## TASK TO COMPLETE
Look through the data that follows and say how many of its lines contain "down", giving the number only.

Data records:

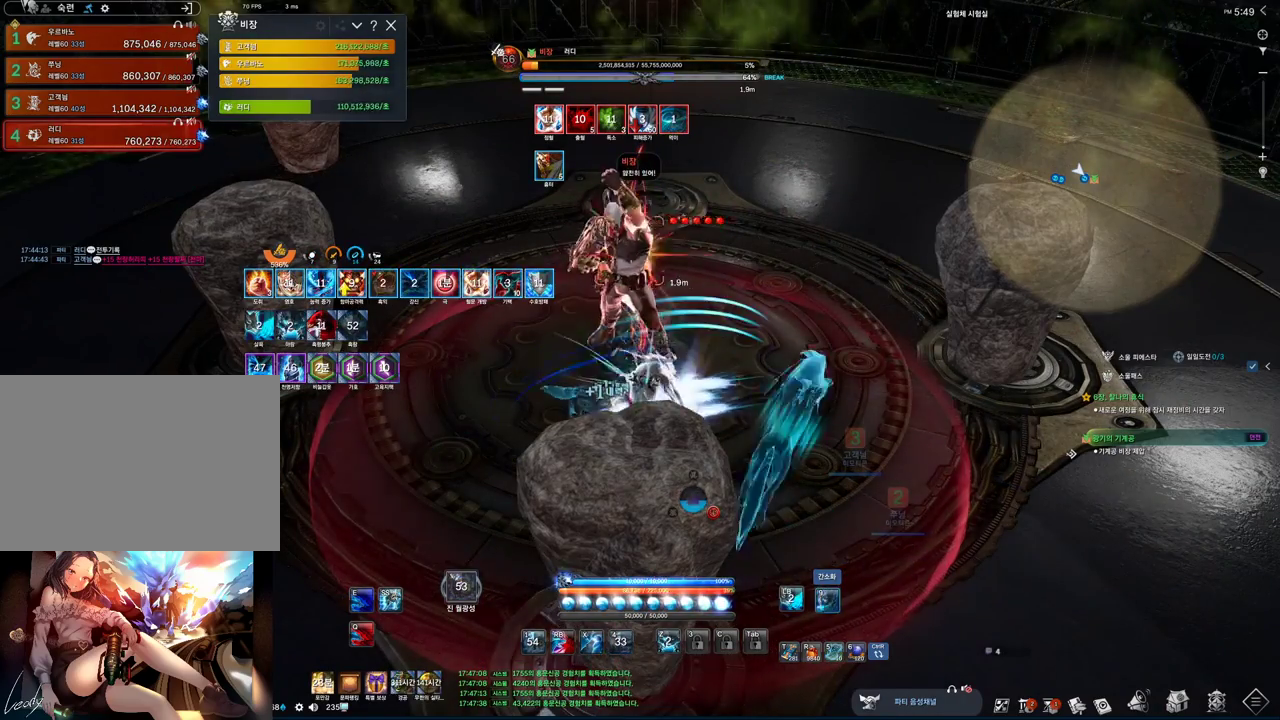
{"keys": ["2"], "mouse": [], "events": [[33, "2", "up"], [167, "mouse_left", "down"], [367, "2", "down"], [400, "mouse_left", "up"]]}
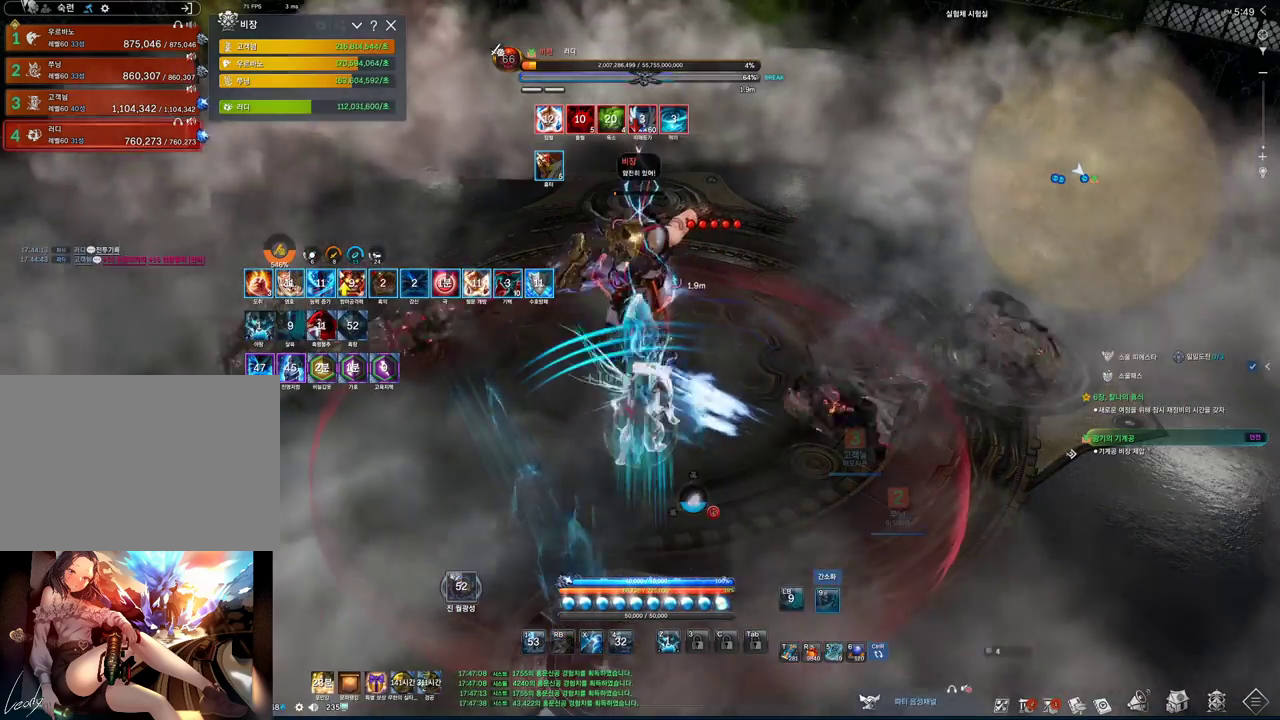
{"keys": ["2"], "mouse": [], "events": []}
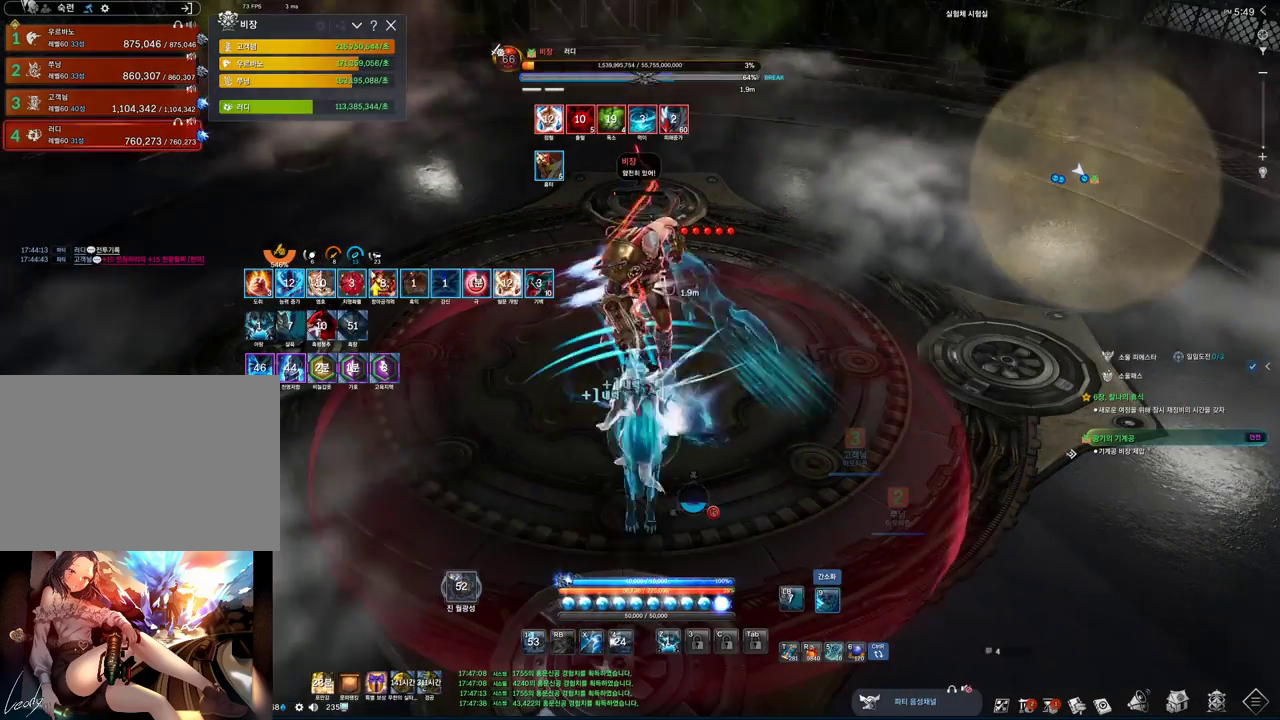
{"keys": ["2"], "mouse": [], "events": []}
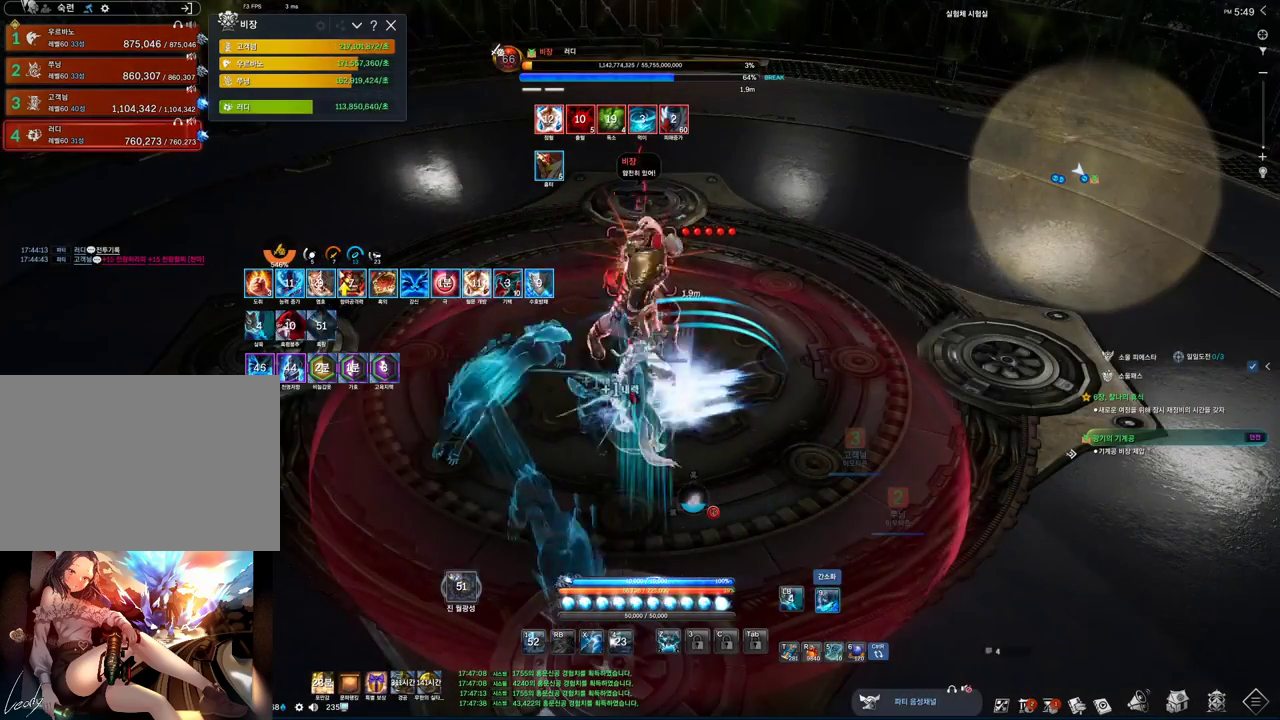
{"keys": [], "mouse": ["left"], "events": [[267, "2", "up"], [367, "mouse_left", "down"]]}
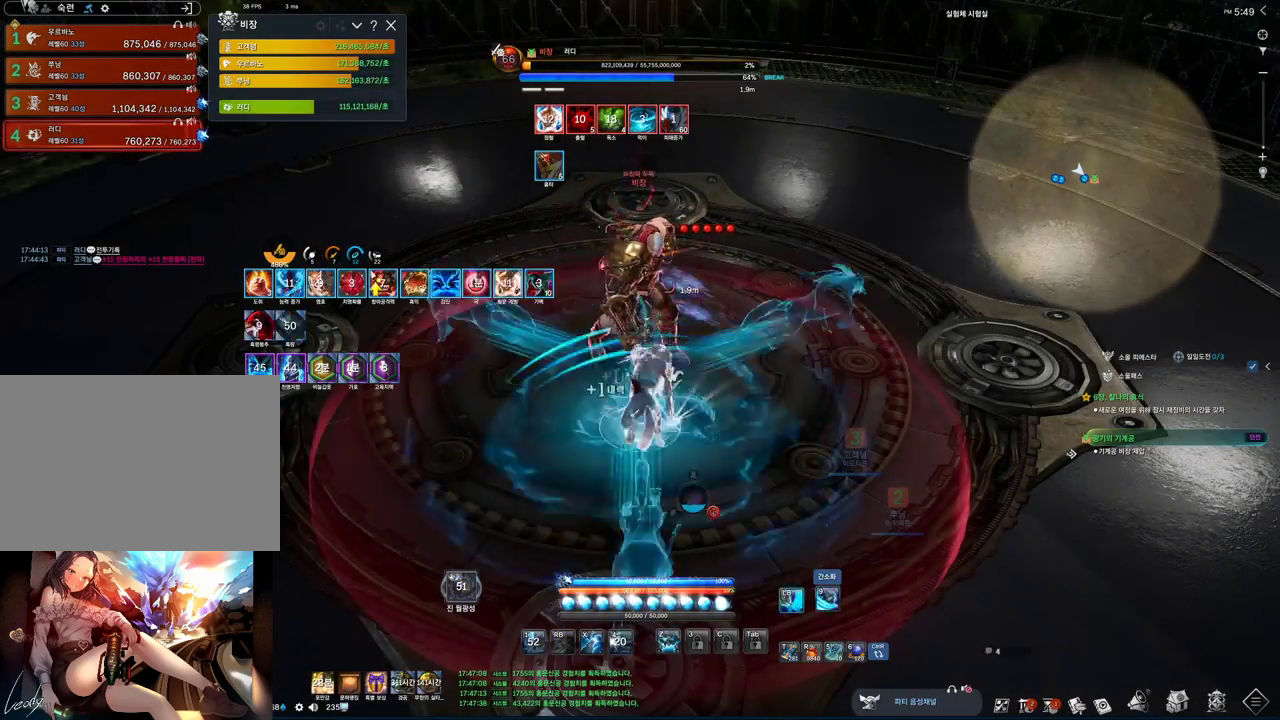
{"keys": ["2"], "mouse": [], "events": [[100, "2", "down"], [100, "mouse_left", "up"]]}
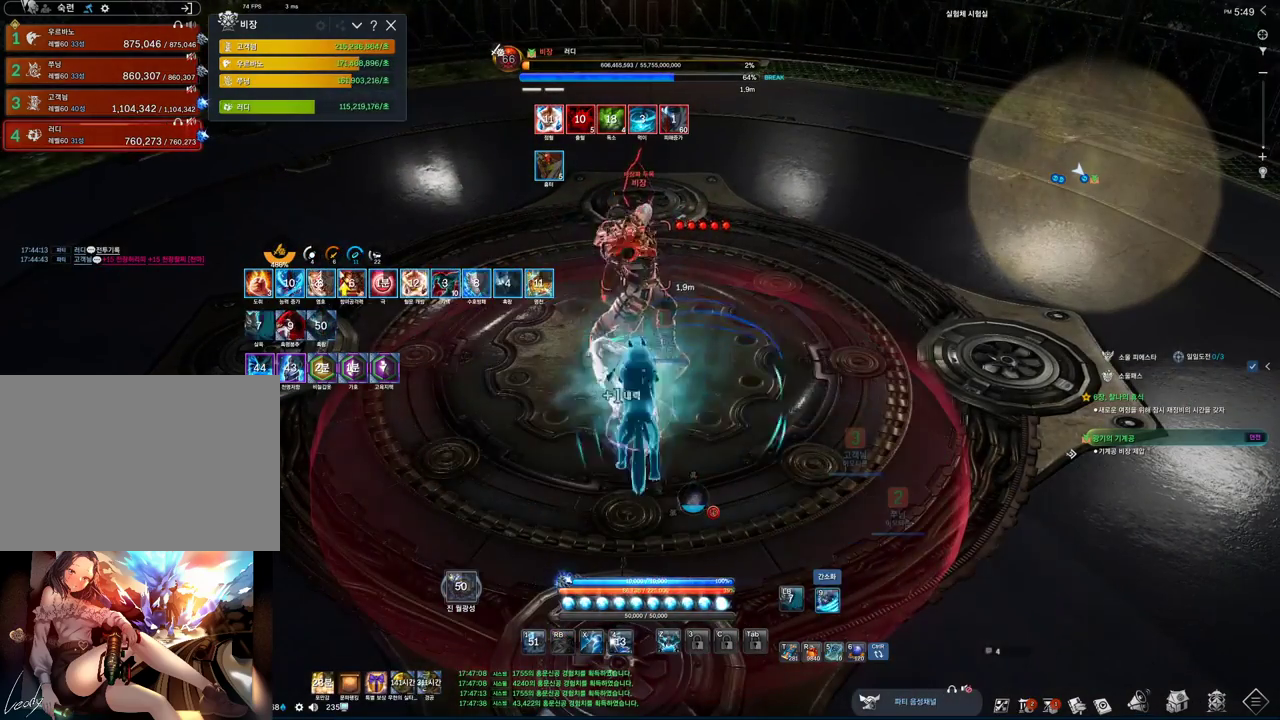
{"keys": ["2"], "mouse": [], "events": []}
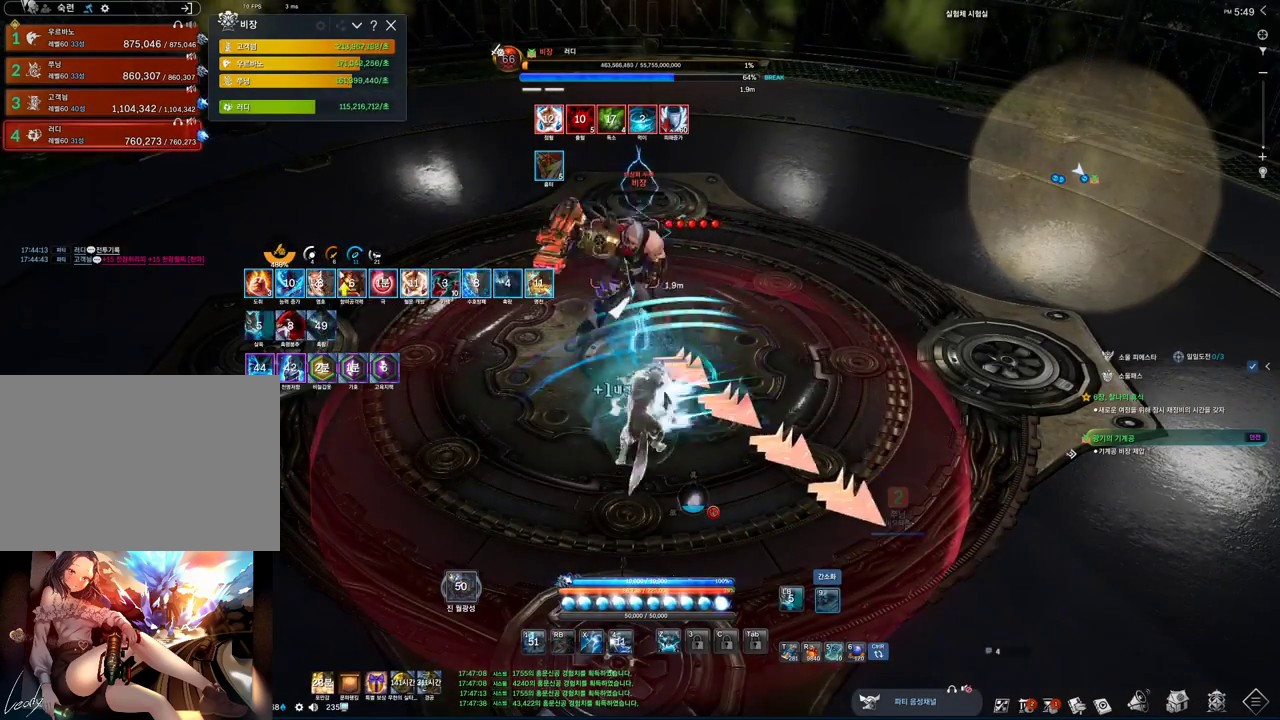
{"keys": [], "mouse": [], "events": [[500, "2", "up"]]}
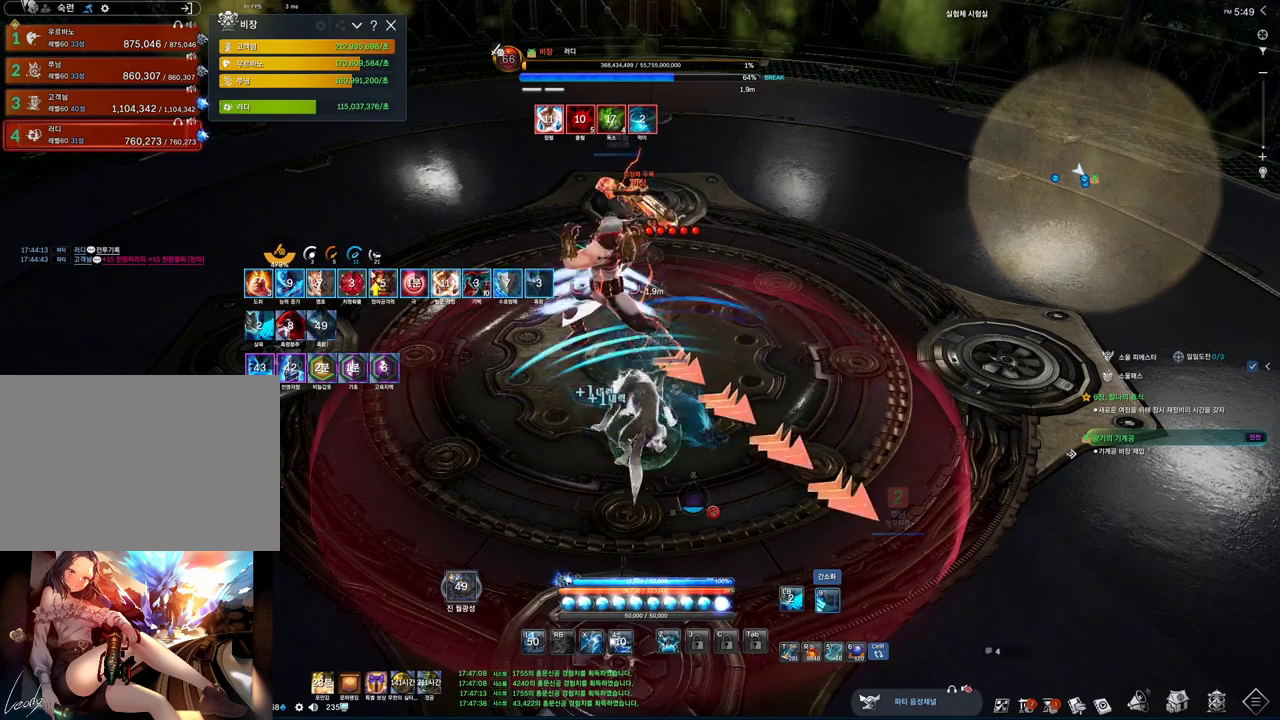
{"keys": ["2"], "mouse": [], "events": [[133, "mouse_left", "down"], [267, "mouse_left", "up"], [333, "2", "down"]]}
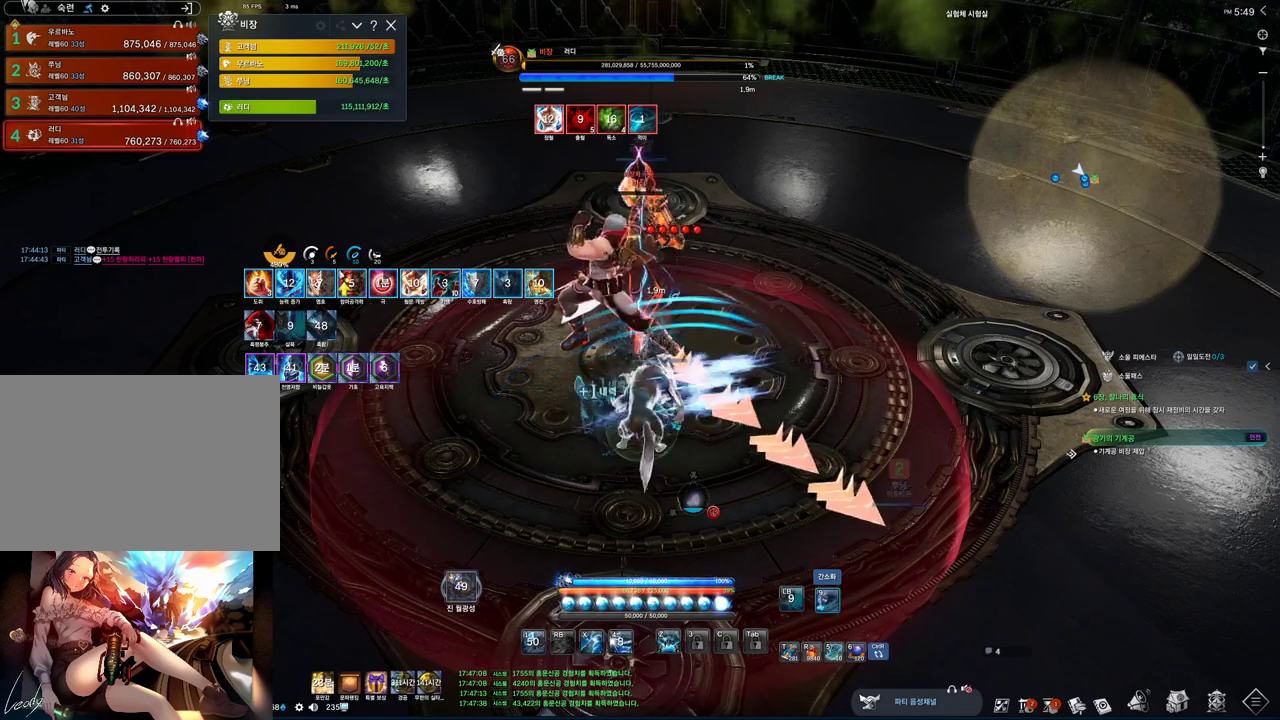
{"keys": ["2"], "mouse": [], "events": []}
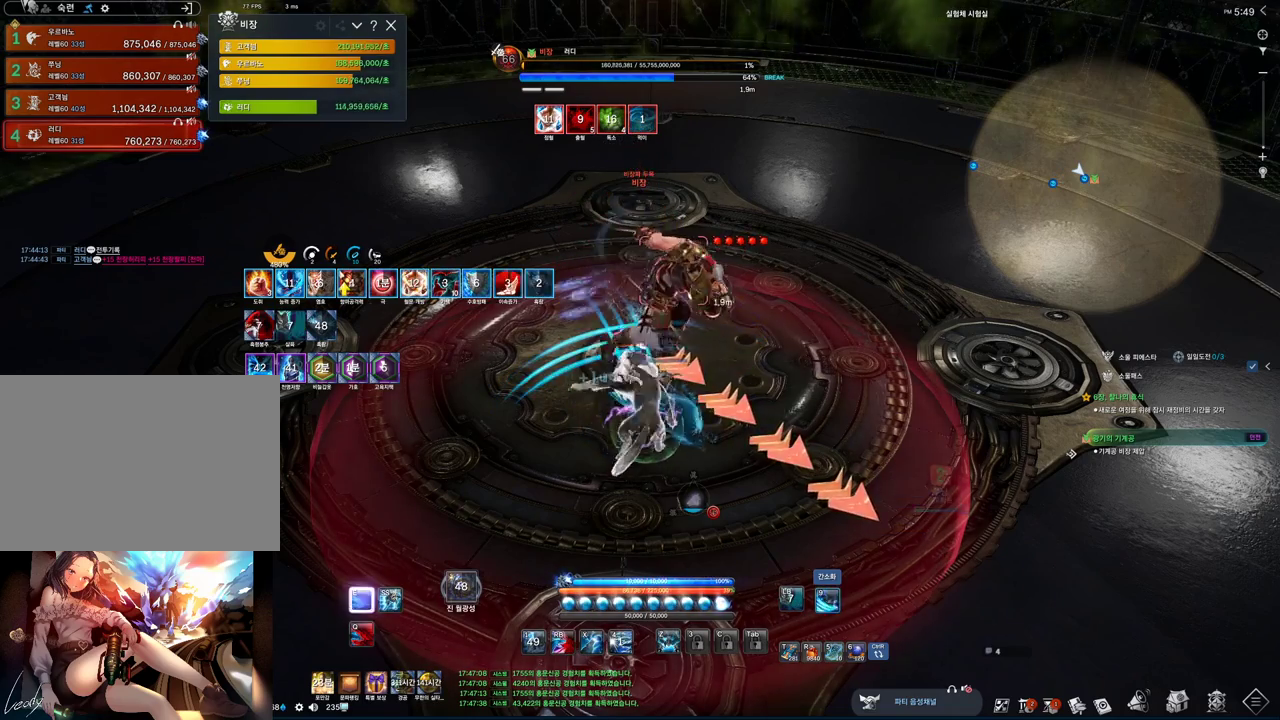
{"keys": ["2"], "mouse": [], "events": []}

## RESPONSE TO THE EXERCISE
4